[What needs to be done] Please reproduce the data exactly, though every picture must stay out.

[Dataset section]
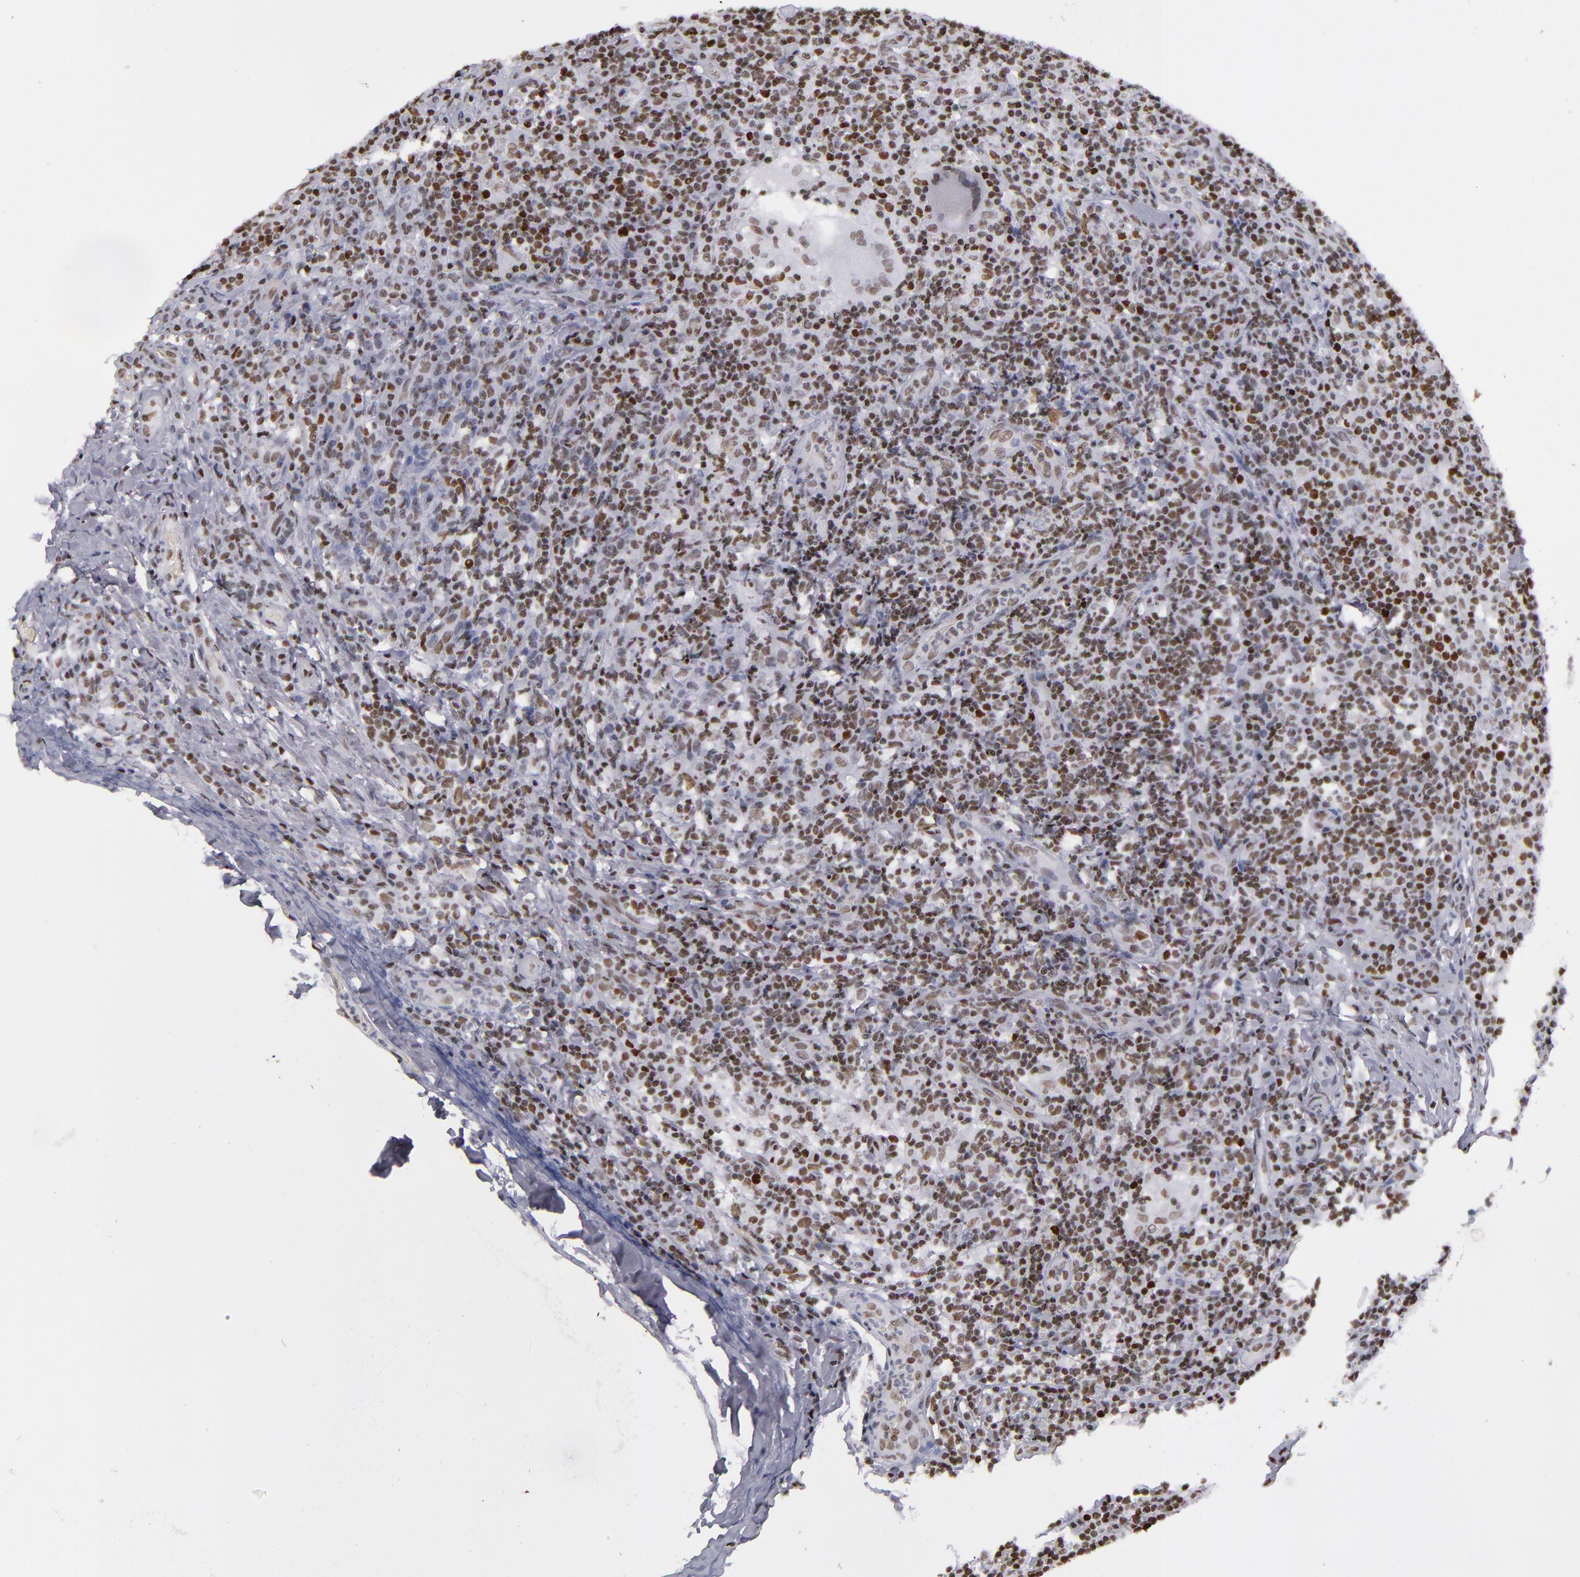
{"staining": {"intensity": "strong", "quantity": ">75%", "location": "nuclear"}, "tissue": "lymph node", "cell_type": "Germinal center cells", "image_type": "normal", "snomed": [{"axis": "morphology", "description": "Normal tissue, NOS"}, {"axis": "morphology", "description": "Inflammation, NOS"}, {"axis": "topography", "description": "Lymph node"}], "caption": "Human lymph node stained with a brown dye displays strong nuclear positive expression in approximately >75% of germinal center cells.", "gene": "TERF2", "patient": {"sex": "male", "age": 46}}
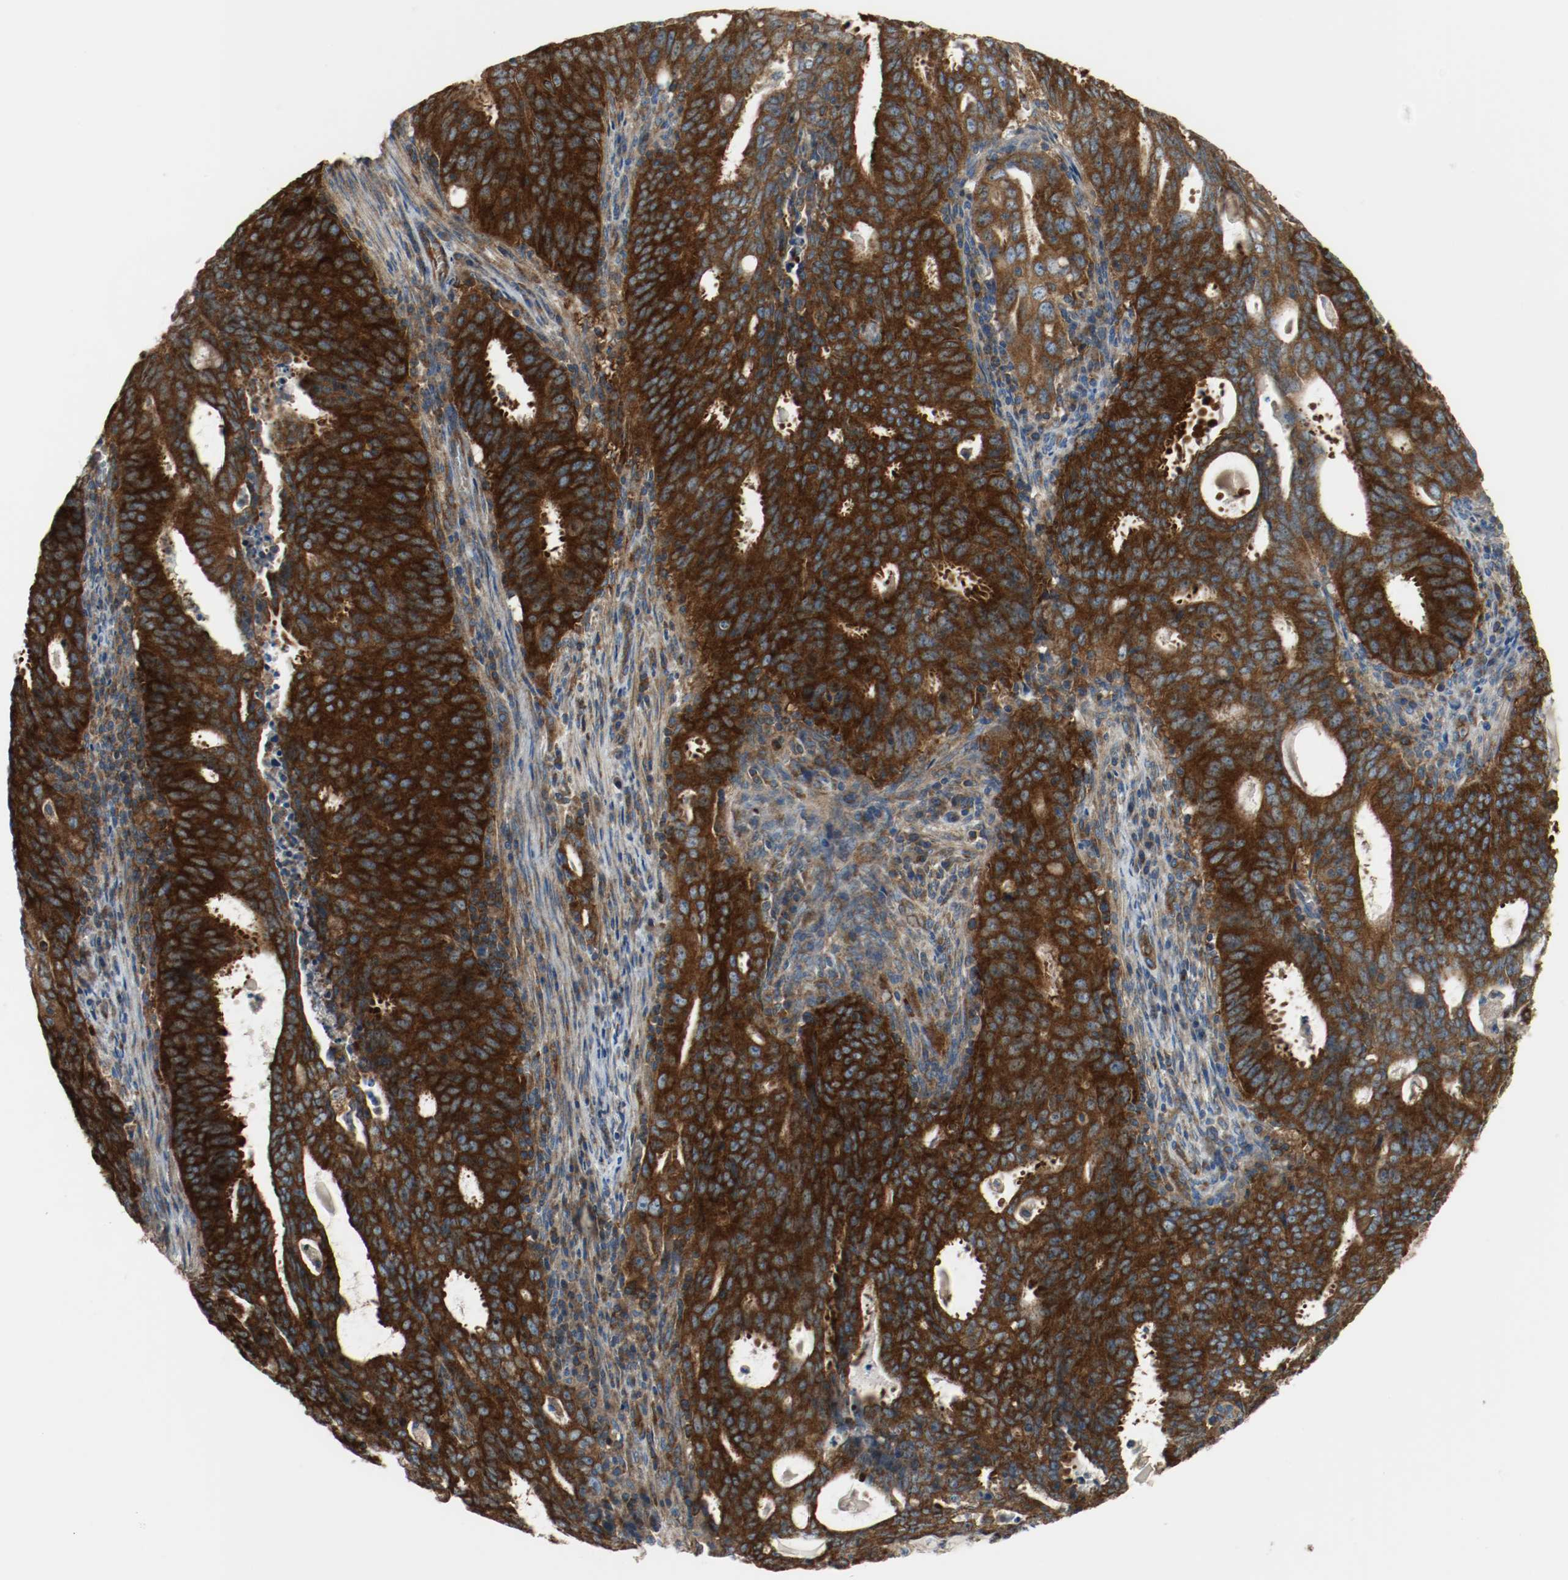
{"staining": {"intensity": "strong", "quantity": ">75%", "location": "cytoplasmic/membranous"}, "tissue": "cervical cancer", "cell_type": "Tumor cells", "image_type": "cancer", "snomed": [{"axis": "morphology", "description": "Adenocarcinoma, NOS"}, {"axis": "topography", "description": "Cervix"}], "caption": "IHC histopathology image of human adenocarcinoma (cervical) stained for a protein (brown), which reveals high levels of strong cytoplasmic/membranous positivity in about >75% of tumor cells.", "gene": "TUBA3D", "patient": {"sex": "female", "age": 44}}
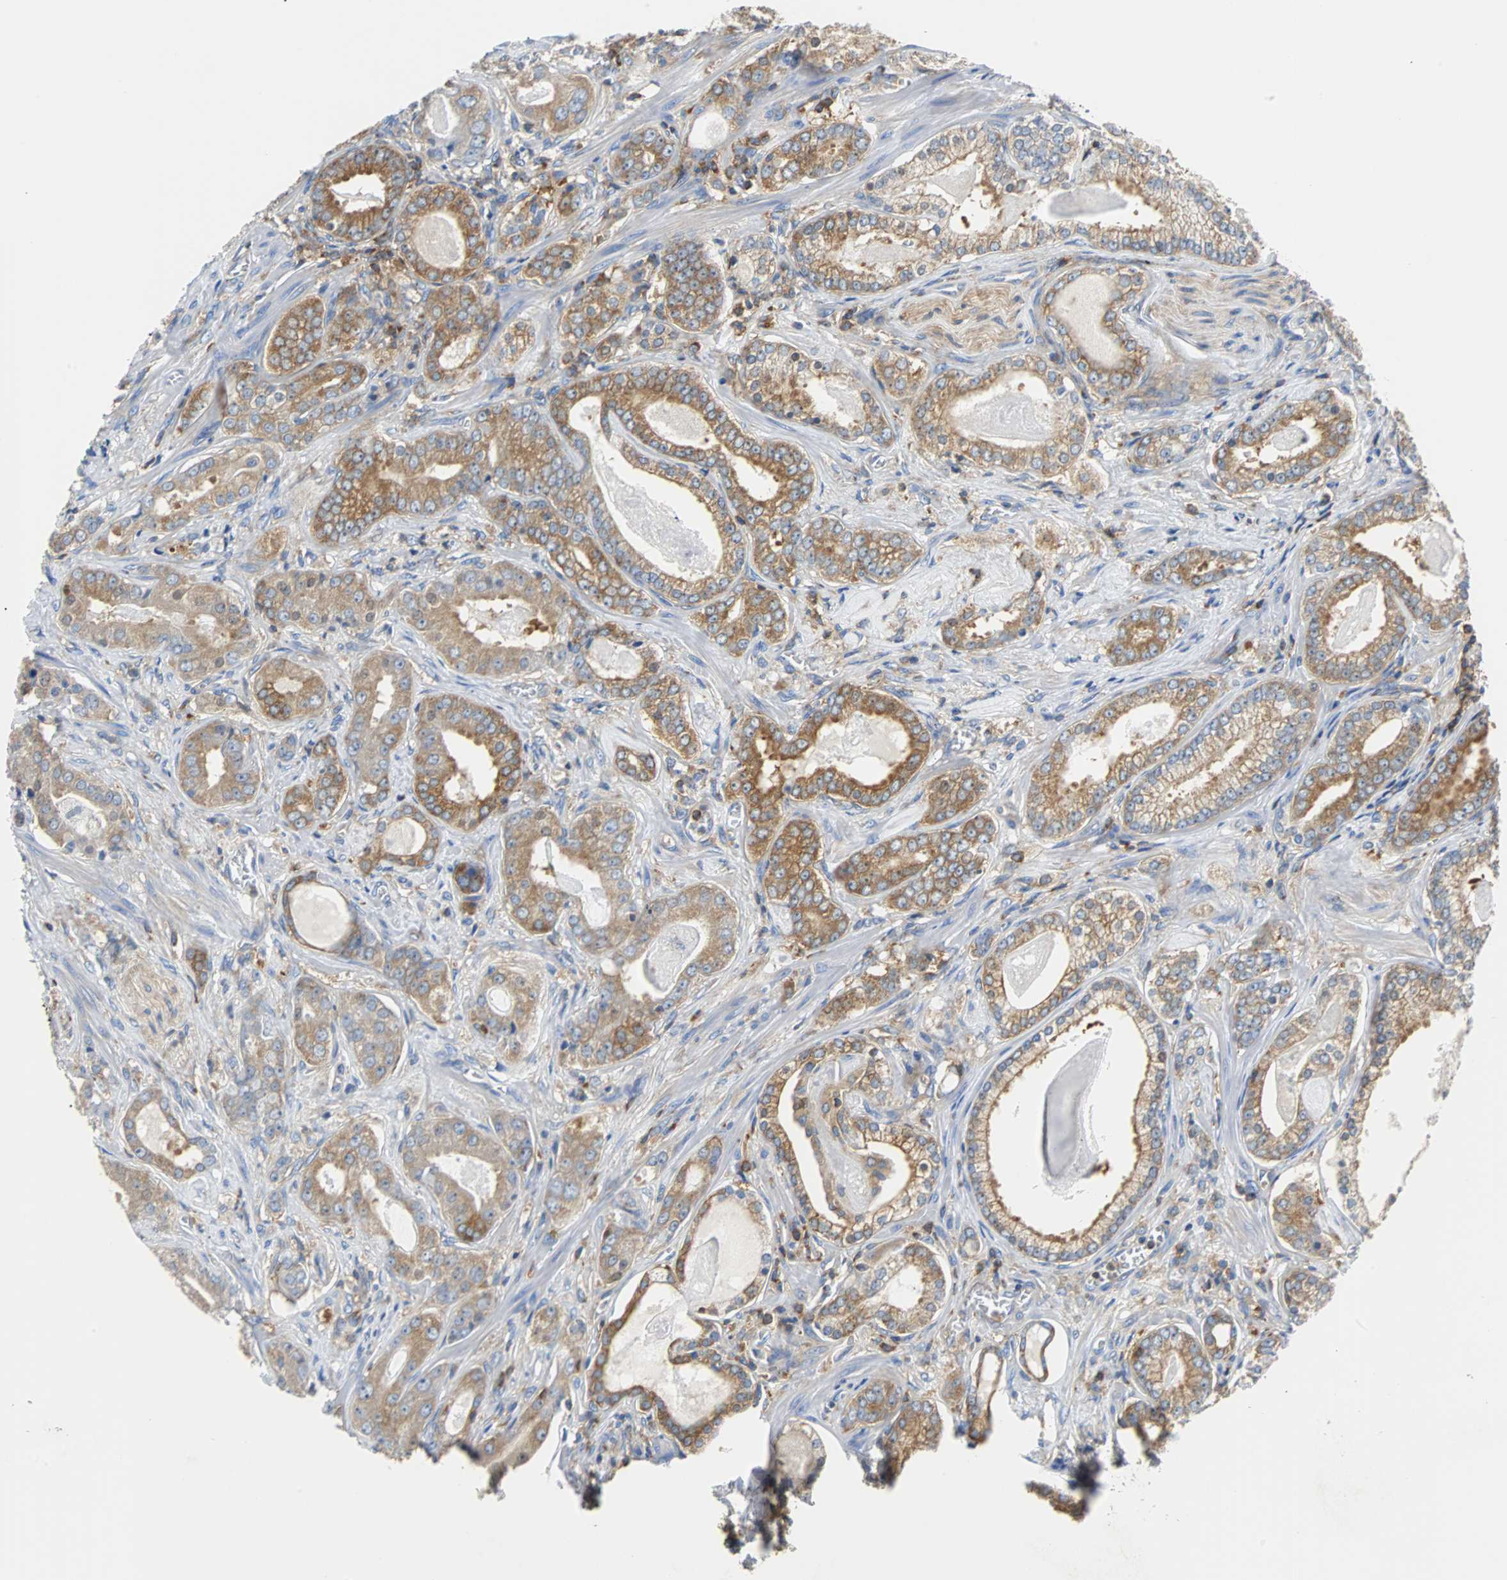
{"staining": {"intensity": "moderate", "quantity": ">75%", "location": "cytoplasmic/membranous"}, "tissue": "prostate cancer", "cell_type": "Tumor cells", "image_type": "cancer", "snomed": [{"axis": "morphology", "description": "Adenocarcinoma, Low grade"}, {"axis": "topography", "description": "Prostate"}], "caption": "Moderate cytoplasmic/membranous staining for a protein is appreciated in about >75% of tumor cells of prostate cancer (low-grade adenocarcinoma) using IHC.", "gene": "TSC22D4", "patient": {"sex": "male", "age": 59}}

[Problem solution]
{"staining": {"intensity": "strong", "quantity": ">75%", "location": "nuclear"}, "tissue": "lymph node", "cell_type": "Germinal center cells", "image_type": "normal", "snomed": [{"axis": "morphology", "description": "Normal tissue, NOS"}, {"axis": "morphology", "description": "Inflammation, NOS"}, {"axis": "topography", "description": "Lymph node"}], "caption": "Human lymph node stained with a brown dye displays strong nuclear positive expression in approximately >75% of germinal center cells.", "gene": "TERF2", "patient": {"sex": "male", "age": 46}}
{"staining": {"intensity": "strong", "quantity": ">75%", "location": "cytoplasmic/membranous"}, "tissue": "cervical cancer", "cell_type": "Tumor cells", "image_type": "cancer", "snomed": [{"axis": "morphology", "description": "Adenocarcinoma, NOS"}, {"axis": "topography", "description": "Cervix"}], "caption": "IHC histopathology image of human adenocarcinoma (cervical) stained for a protein (brown), which reveals high levels of strong cytoplasmic/membranous positivity in about >75% of tumor cells.", "gene": "TUBA3D", "patient": {"sex": "female", "age": 44}}
{"staining": {"intensity": "moderate", "quantity": ">75%", "location": "cytoplasmic/membranous"}, "tissue": "prostate cancer", "cell_type": "Tumor cells", "image_type": "cancer", "snomed": [{"axis": "morphology", "description": "Adenocarcinoma, Low grade"}, {"axis": "topography", "description": "Prostate"}], "caption": "Moderate cytoplasmic/membranous staining for a protein is appreciated in about >75% of tumor cells of prostate cancer (low-grade adenocarcinoma) using IHC.", "gene": "TSC22D4", "patient": {"sex": "male", "age": 59}}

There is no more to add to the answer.